A FIA sinalizou a possibilidade de retorno dos motores V8 até 2031, tema que ganhou força na Fórmula 1. A Mercedes mostrou apoio, desde que haja equilíbrio com a eletrificação.
Toto Wolff, chefe da equipe, reconheceu o apelo histórico dos V8, destacando a nostalgia e a pureza do motor.

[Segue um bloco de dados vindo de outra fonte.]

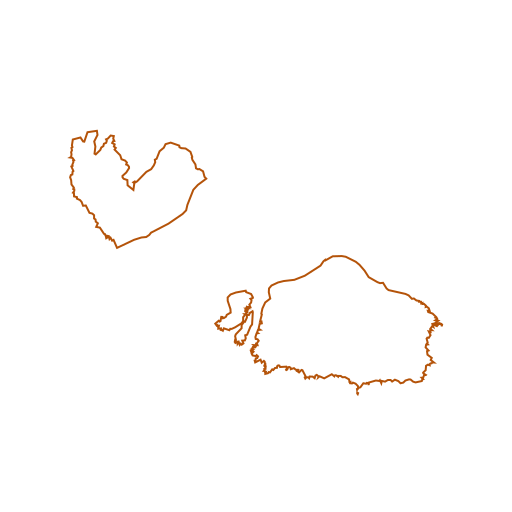 Klungkung, Bali, Indonesia, rotated 335°
{"feature_id": "22746128B73073409478343", "entity_name": "Klungkung", "entity_type": "district", "adm_level": 2, "iso_a3": "IDN", "parent_name": "Indonesia", "parent_adm1": "Bali", "projection": "mercator", "projection_center": [115.486, -8.64], "detail": "fine", "context": "isolated", "style": "outline", "palette": "amber", "viewbox_px": 512, "rotation_deg": 335, "n_neighbors": 0, "source": "geoboundaries", "source_scale": "gbopen_adm2", "svg_char_len": 6118}
<svg xmlns="http://www.w3.org/2000/svg" viewBox="0 0 512 512"><g transform="rotate(335 256 256)"><path d="M317.2,289.3L317.2,288.7L314.9,289.3L310.4,292.0L291.9,294.5L280.7,293.8L270.5,290.4L264.8,289.3L257.6,289.3L254.1,290.9L252.3,294.2L250.9,300.6L244.7,302.0L239.6,306.3L236.4,310.6L236.6,311.4L231.9,317.2L233.3,317.6L232.8,319.5L230.6,319.1L227.6,323.0L228.6,324.6L226.5,323.9L224.6,325.8L225.2,326.8L223.7,326.5L221.2,329.2L220.7,331.1L222.2,332.1L222.6,334.0L219.6,335.6L218.3,335.1L219.8,336.7L219.7,337.5L216.3,335.8L217.3,338.1L216.4,338.4L214.8,337.1L213.5,338.1L214.0,339.1L212.6,338.8L213.1,340.7L211.3,339.8L211.1,341.4L212.3,342.1L210.8,342.7L210.9,344.7L213.5,346.6L214.7,346.1L215.4,347.8L214.0,349.0L212.5,348.7L211.4,350.5L210.6,350.3L210.3,352.1L216.3,351.9L216.1,355.1L218.8,354.4L219.2,355.4L218.5,357.7L216.5,359.6L218.4,358.8L217.9,360.0L218.8,360.6L217.3,360.4L217.0,362.2L215.7,362.0L215.7,362.8L214.5,363.4L215.4,363.9L215.0,365.5L215.8,365.5L214.8,366.8L217.3,367.3L218.5,366.6L219.4,367.4L222.8,365.6L223.5,366.6L225.9,365.5L227.7,366.2L228.6,364.8L229.9,364.5L230.9,365.2L230.9,366.8L236.7,369.1L236.6,370.9L234.5,372.2L236.3,372.1L238.2,370.4L239.2,370.6L240.1,371.8L239.7,373.3L243.0,373.7L244.0,376.0L245.5,376.7L244.9,377.3L245.9,377.5L245.1,378.4L245.8,379.7L249.1,378.5L249.8,379.1L250.1,386.2L248.9,386.6L248.9,387.9L250.5,387.3L252.2,388.1L252.5,389.2L253.7,387.9L256.4,389.3L257.5,391.5L259.3,389.5L260.8,389.4L261.9,391.7L261.3,392.3L262.8,391.9L266.1,395.7L274.7,395.2L276.1,398.1L276.7,397.5L278.0,397.8L279.3,399.9L279.6,399.3L282.1,400.5L283.1,402.4L285.5,403.4L288.2,407.2L287.5,409.6L288.4,409.9L287.6,411.1L289.2,412.1L290.3,411.7L292.3,413.8L293.4,417.0L292.8,418.8L295.1,419.1L299.5,416.7L301.8,418.3L302.8,417.8L303.8,418.4L303.6,420.5L304.9,418.4L312.0,419.5L315.0,421.4L315.8,421.0L315.8,424.2L317.2,422.4L319.9,424.4L323.0,424.1L325.6,425.3L326.3,427.3L329.6,426.8L332.2,429.6L333.2,432.4L336.0,433.0L338.8,432.0L342.6,432.5L343.9,433.3L345.3,436.3L347.2,438.0L353.4,439.4L354.5,438.2L355.4,438.3L354.7,436.3L356.2,436.8L358.3,434.7L359.2,434.9L357.7,432.5L358.3,432.9L358.3,432.3L361.5,431.2L363.7,427.4L365.7,427.1L367.2,428.4L367.4,427.5L368.8,427.1L369.8,427.5L370.9,427.0L372.2,427.7L370.4,424.1L372.2,422.6L369.7,417.9L370.8,414.5L372.4,414.6L371.1,410.5L372.7,408.3L374.4,408.8L374.0,407.5L375.0,407.0L375.7,403.0L376.8,402.4L378.0,403.2L380.7,401.5L380.7,397.4L382.1,398.6L382.7,396.7L384.1,397.5L383.3,395.6L386.0,394.1L386.7,395.2L387.1,392.1L389.4,392.6L393.7,391.7L391.5,390.1L393.6,389.8L393.8,389.0L392.5,387.6L393.4,387.2L391.7,382.8L388.4,379.6L388.6,378.2L390.2,379.0L390.5,376.4L389.3,374.0L388.3,373.9L389.0,372.8L388.0,370.4L386.7,369.9L387.1,368.9L385.7,368.8L386.2,367.2L384.4,366.3L384.8,365.6L382.6,364.1L381.1,361.2L379.2,360.7L377.7,356.2L375.4,353.5L361.7,342.9L360.6,340.6L359.8,334.0L356.9,333.0L355.0,331.0L349.2,322.8L348.2,315.2L346.1,307.8L344.0,303.4L337.0,294.6L333.7,292.3L325.4,288.7L317.2,289.3ZM120.8,133.3L120.5,137.4L123.1,138.3L123.3,146.5L125.6,148.4L126.5,150.6L125.1,153.6L126.0,155.1L125.3,157.1L126.5,159.5L123.5,162.1L126.5,164.3L127.6,171.7L128.4,172.4L128.2,173.7L129.4,174.6L128.3,174.7L127.8,176.6L130.9,176.3L130.4,178.7L131.9,178.0L132.1,181.3L133.7,181.2L133.5,189.9L152.4,189.8L160.0,190.8L164.5,192.4L168.2,191.8L170.7,190.5L190.3,189.7L207.2,186.9L212.0,185.1L215.4,180.7L227.2,169.5L233.3,167.0L243.6,164.9L242.8,162.5L243.8,156.9L241.4,153.2L240.0,152.9L238.7,151.2L239.8,147.4L239.0,142.0L239.4,139.7L240.1,139.3L240.6,133.9L237.6,128.8L233.9,126.7L232.6,125.1L233.1,123.5L226.6,117.2L221.3,116.4L218.2,118.9L212.9,120.3L207.0,125.9L205.0,126.0L204.3,128.4L201.7,130.7L197.7,133.0L192.2,133.4L179.8,138.1L178.1,138.3L177.7,137.2L175.9,137.4L176.5,138.6L172.8,144.3L169.5,137.7L171.5,132.8L168.7,130.1L168.3,128.3L168.8,127.0L173.7,125.5L178.1,122.7L178.6,121.4L178.2,119.5L177.0,118.2L178.5,116.7L177.7,114.2L175.0,111.5L175.5,107.3L172.8,99.8L174.6,98.8L173.5,96.7L175.1,95.1L173.4,92.8L174.9,91.6L176.2,91.9L176.2,89.3L177.8,87.2L175.2,85.4L171.3,87.0L169.4,86.9L169.5,88.5L168.0,90.1L165.6,90.0L164.1,91.9L161.6,92.3L159.7,94.1L153.7,96.2L152.9,95.0L156.7,88.9L157.8,83.8L163.5,79.3L164.7,75.3L155.6,72.6L148.7,79.8L147.7,79.1L147.0,74.4L139.2,73.0L135.9,78.0L135.7,79.7L134.4,80.0L133.9,82.4L132.3,83.8L131.8,85.8L130.3,88.1L129.2,88.2L131.1,89.5L131.6,92.2L130.6,92.1L130.4,93.5L128.1,95.7L127.9,96.8L126.5,96.8L126.4,101.8L125.4,102.1L124.0,104.5L122.4,104.4L120.8,106.1L120.5,109.2L119.0,113.2L119.8,117.0L118.7,118.0L119.5,118.8L118.9,120.1L116.9,121.3L117.6,122.0L116.3,125.1L118.6,127.0L117.9,128.3L120.1,130.9L120.8,133.3ZM216.7,280.1L212.8,281.6L211.4,284.7L210.4,293.3L209.1,296.6L204.6,297.0L203.2,298.3L200.7,298.7L199.6,298.4L199.9,297.1L198.8,296.5L196.3,300.0L195.4,300.1L194.9,298.9L190.5,300.1L191.0,302.6L191.9,302.4L191.7,303.8L192.7,303.8L191.1,305.9L193.6,306.8L192.3,308.7L193.6,308.0L194.4,309.7L196.3,308.0L200.5,312.0L201.9,311.1L203.1,311.8L207.0,311.8L214.3,310.9L216.8,309.6L218.5,306.0L221.3,304.7L221.1,304.1L221.9,304.6L222.4,303.7L224.4,303.4L224.6,302.9L222.9,301.5L223.3,300.8L224.4,301.9L225.7,301.4L224.6,299.3L226.7,300.1L225.6,298.7L226.2,298.2L226.7,299.2L226.9,298.7L229.3,299.9L229.4,297.3L231.9,296.1L233.3,294.1L232.9,292.4L235.3,292.7L235.7,292.2L235.5,288.4L231.8,284.6L232.0,283.1L222.4,280.6L216.7,280.1ZM229.5,304.6L226.4,305.0L224.6,306.5L222.9,305.5L221.7,308.0L218.3,310.9L217.8,310.4L213.8,312.5L212.4,315.4L204.5,318.5L203.2,319.9L202.3,323.8L201.4,324.4L201.2,323.8L200.4,324.9L200.6,326.1L202.9,326.0L202.2,327.8L204.0,326.8L203.7,329.7L205.2,329.0L205.6,330.3L207.7,329.9L207.8,326.9L210.2,327.8L211.9,326.3L212.7,323.3L214.7,323.6L221.2,317.6L223.5,316.4L229.4,305.5L229.5,304.6ZM388.0,393.4L390.3,396.0L394.4,394.2L388.9,393.8L388.0,393.4ZM394.8,395.3L394.2,395.5L395.1,395.9L394.7,398.2L395.7,396.8L394.8,395.3ZM289.8,424.2L290.6,423.4L290.1,422.5L289.6,423.4L289.8,424.2ZM291.1,420.0L292.3,419.4L292.3,419.1L291.3,419.2L291.1,420.0ZM359.1,436.3L359.4,435.8L359.2,435.3L359.1,436.3Z" fill="none" stroke="#b45309" stroke-width="2"/></g></svg>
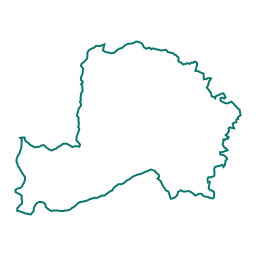 Hidrolândia, Goiás, Brazil (orthographic projection)
{"feature_id": "56859067B83720633182339", "entity_name": "Hidrolândia", "entity_type": "district", "adm_level": 2, "iso_a3": "BRA", "parent_name": "Brazil", "parent_adm1": "Goiás", "projection": "orthographic", "projection_center": [-49.268, -17.006], "detail": "fine", "context": "isolated", "style": "outline", "palette": "teal", "viewbox_px": 256, "rotation_deg": 0, "n_neighbors": 0, "source": "geoboundaries", "source_scale": "gbopen_adm2", "svg_char_len": 4481}
<svg xmlns="http://www.w3.org/2000/svg" viewBox="0 0 256 256"><path d="M80.9,65.8L83.1,68.6L82.7,71.3L82.6,73.1L81.9,75.5L80.9,77.4L81.0,80.1L82.6,81.3L82.6,82.9L81.0,84.2L82.2,85.6L82.4,88.4L82.6,91.4L80.8,93.8L81.0,95.7L80.5,98.2L80.9,99.9L79.9,101.8L80.8,103.3L81.1,105.6L78.8,108.5L78.1,111.0L77.4,113.3L77.0,115.9L78.7,117.9L78.4,119.9L78.8,122.9L78.7,125.3L78.2,127.1L79.3,128.6L78.8,130.7L77.4,134.7L76.6,137.1L76.3,139.9L77.4,141.6L78.7,142.6L80.0,144.7L79.3,146.7L77.2,146.3L75.0,146.1L72.4,147.1L69.6,145.2L67.1,143.9L65.3,143.6L63.2,143.8L61.5,144.9L60.2,146.0L58.2,146.7L56.1,148.8L54.4,149.1L52.4,150.4L50.5,150.2L48.2,148.8L46.3,147.4L45.1,146.1L43.5,145.1L41.1,145.6L39.6,146.7L34.5,147.3L32.7,146.1L30.3,145.1L28.3,142.9L26.1,141.4L24.9,140.0L24.6,137.6L22.6,137.5L20.2,137.8L21.8,139.6L21.5,144.4L21.5,146.2L21.1,148.5L20.3,150.6L19.9,152.4L18.6,154.7L17.4,156.8L16.6,159.1L16.5,162.1L17.4,163.5L17.8,165.8L19.1,167.5L20.0,169.3L21.6,171.8L22.8,174.0L23.8,175.5L24.9,176.8L25.1,178.8L24.7,180.8L24.0,182.7L22.7,184.9L21.8,186.7L20.1,188.1L17.8,188.4L15.5,189.8L15.4,191.8L17.2,193.0L20.4,194.5L21.9,196.0L21.5,198.9L22.2,201.3L22.0,203.8L19.8,205.2L18.7,206.8L17.3,208.1L17.3,210.9L19.4,211.3L22.4,212.2L25.6,213.6L27.4,213.7L30.8,214.5L33.6,211.0L33.8,208.3L34.5,206.7L35.3,205.0L37.1,202.9L39.6,201.8L42.1,202.2L44.1,203.0L45.5,204.8L45.7,206.9L47.7,208.7L49.8,210.1L51.2,210.9L52.8,210.6L56.0,210.4L58.2,210.6L60.7,211.0L62.9,211.0L64.8,210.5L67.0,210.5L68.6,210.1L70.2,209.5L71.9,208.0L73.7,207.1L75.6,205.5L77.3,203.8L79.5,202.2L82.2,201.8L85.7,200.9L87.4,200.5L89.8,199.1L92.5,198.5L94.3,197.7L96.8,197.9L99.0,197.1L101.6,195.6L103.2,195.6L104.8,195.5L106.1,194.1L108.2,192.8L110.0,191.3L112.2,190.5L113.3,188.6L114.5,187.2L115.8,186.1L118.6,184.2L121.5,184.2L123.9,183.1L125.3,181.7L127.3,180.1L129.3,179.4L132.0,177.3L134.0,176.0L137.1,174.9L138.8,174.3L140.4,174.1L142.9,173.0L144.8,172.0L147.1,171.3L148.9,170.5L150.7,169.5L155.0,170.9L155.7,172.5L157.3,173.5L158.8,175.0L159.0,177.2L157.5,178.6L159.2,179.9L160.9,181.3L161.4,182.8L162.1,184.3L163.2,186.4L165.0,188.7L165.6,190.2L168.2,191.4L169.2,193.5L169.6,195.2L170.7,198.7L172.7,198.4L174.5,197.7L176.0,196.5L177.2,195.0L178.0,192.1L180.6,190.3L183.4,191.5L185.4,191.5L187.9,191.1L190.3,191.6L192.2,192.9L194.2,194.4L195.3,195.6L197.6,194.5L199.0,193.7L201.6,193.8L203.2,195.8L204.5,196.4L208.1,197.0L209.7,197.9L212.3,198.5L213.8,197.7L214.2,195.1L213.9,192.0L212.9,190.9L211.2,190.5L209.6,189.7L208.6,188.0L209.3,184.8L209.8,182.1L207.9,182.5L207.5,179.2L208.5,177.2L211.4,177.2L214.2,176.0L214.5,174.1L214.2,168.8L214.8,167.2L217.1,166.3L219.1,165.9L220.7,165.5L222.5,164.9L223.4,166.9L224.7,165.3L225.4,162.3L225.5,160.6L227.1,159.2L226.6,157.5L224.3,155.6L222.9,154.9L220.4,154.6L220.0,152.2L222.5,152.1L224.4,151.2L227.6,150.3L226.4,148.7L224.9,147.9L223.9,146.9L222.6,144.4L223.3,142.3L223.4,139.5L224.9,139.9L226.3,138.5L228.0,138.7L228.6,137.1L226.9,136.1L225.7,135.1L227.7,133.3L229.1,130.6L228.5,128.6L229.6,127.3L231.9,127.9L234.1,128.3L233.1,125.6L232.7,123.6L234.1,122.8L236.3,122.2L236.4,119.6L238.1,119.0L237.8,117.4L239.0,116.3L240.6,115.3L239.9,111.8L239.7,110.0L238.5,108.9L236.9,107.4L235.8,106.2L234.5,104.9L233.5,103.6L231.4,101.6L229.8,102.4L227.4,103.4L225.1,103.0L222.9,102.1L220.5,100.6L220.7,98.0L222.4,97.6L224.4,98.5L225.5,97.5L224.6,95.3L223.5,93.4L221.3,93.7L219.5,94.7L217.5,95.4L215.4,96.6L215.2,98.2L213.7,96.9L211.7,96.3L211.2,94.3L210.9,92.8L209.8,91.5L208.9,90.1L206.8,87.5L208.3,84.8L208.9,81.6L210.2,80.0L211.0,78.4L208.3,78.1L206.4,78.9L203.8,79.3L203.7,76.8L203.6,73.6L201.6,72.9L199.6,72.0L197.8,71.1L195.4,70.9L197.3,63.9L196.3,62.1L194.7,61.6L193.2,62.8L191.6,62.6L189.6,63.9L187.6,63.2L185.6,63.9L183.1,64.5L181.4,62.8L179.4,62.1L178.2,60.7L178.6,59.1L178.4,57.4L177.0,56.4L176.1,55.2L174.5,54.6L173.1,53.2L171.1,52.9L169.5,52.4L167.8,52.2L166.9,50.7L165.7,49.8L163.7,50.1L161.0,50.5L158.5,49.7L156.4,49.4L154.5,48.7L152.6,48.5L151.1,49.2L149.7,47.7L148.0,48.0L146.3,48.7L144.2,47.5L143.2,45.8L142.3,44.0L140.6,42.7L138.2,41.8L136.1,41.5L134.5,42.6L132.4,43.5L130.2,43.6L128.2,43.8L125.7,44.8L123.8,46.4L122.1,47.9L119.7,48.5L117.9,49.6L116.6,50.7L115.2,51.9L113.2,53.1L110.9,53.2L109.4,52.7L107.8,52.5L105.7,52.0L104.4,51.3L102.9,50.4L104.4,44.4L102.2,45.2L100.4,45.9L98.2,46.0L96.1,45.8L94.4,47.5L91.9,48.5L89.2,49.9L88.0,51.6L87.3,53.2L87.4,55.9L87.1,58.3L85.7,60.2L83.9,62.1L81.7,63.5L80.9,65.8Z" fill="none" stroke="#0f766e" stroke-width="2"/></svg>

Ele lembrou que o motor precisa ser desenvolvido pela Mercedes, com alto regime de RPM.
Apesar do entusiasmo, o dirigente destacou a necessidade de acompanhar a evolução tecnológica. É essencial manter a relevância fora das pistas, principalmente quanto à eletrificação e à autonomia de energia.
Um modelo híbrido mais equilibrado foi apresentado por Wolff, com cerca de 1.200 cavalos, divididos entre 800 de combustão e 400 da parte elétrica. A proposta visa combinar potência e eficiência.
Wolff defendeu um processo coletivo para definir regras, considerando não apenas desempenho, mas também custos para as fabricantes. A ideia é chegar a um “megamotor” bem planejado e viável.